Avocado Prices in the US

The Data: Avocado Prices

This data was found on Kaggle, originally pulled from the Hass Avocado Board website in 2018 and then updated in 2020.

From the Hass Avocado Board:

The table below represents weekly 2018 retail scan data for National retail volume (units) and price. Retail scan data comes directly from retailers’ cash registers based on actual retail sales of Hass avocados. Starting in 2013, the table below reflects an expanded, multi-outlet retail data set. Multi-outlet reporting includes an aggregation of the following channels: grocery, mass, club, drug, dollar and military. The Average Price (of avocados) in the table reflects a per unit (per avocado) cost, even when multiple units (avocados) are sold in bags. The Product Lookup codes (PLU’s) in the table are only for Hass avocados. Other varieties of avocados (e.g. greenskins) are not included in this table.

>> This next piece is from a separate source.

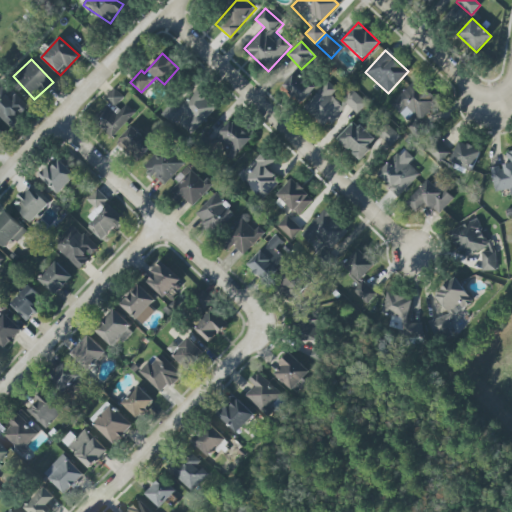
[(287,76),(289,78),(282,85),(302,103),(316,86),(295,67),(287,76)]
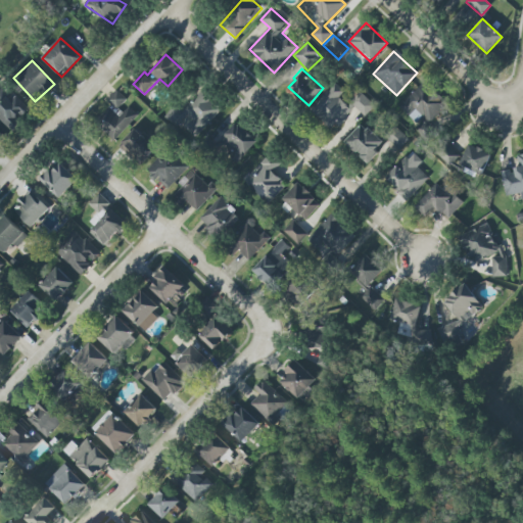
[(416,123),(422,115),(430,123),(447,104),(423,81),(398,107),(416,123)]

The Visualization: How do avocado sales vary across the US?

This plot not only looks at avocado sales in different regions, it also shows the number of avocados sold by avocado size. While this type of visualization does not give numerical readout, it does provide a quick glance at trends. The most striking trend may be that more small/medium avocados are sold than large/extra large avocados.

The Details: How the Plot was Made

This plot was made in ggplot2 using geom_tile(). The theme is theme_classic() with some minor modifications to the title/subtitle. One point that needs to be made is that the data was cleaned such that it was tidy and I then used summarise() to get the volume sold numbers that I feed into ggplot.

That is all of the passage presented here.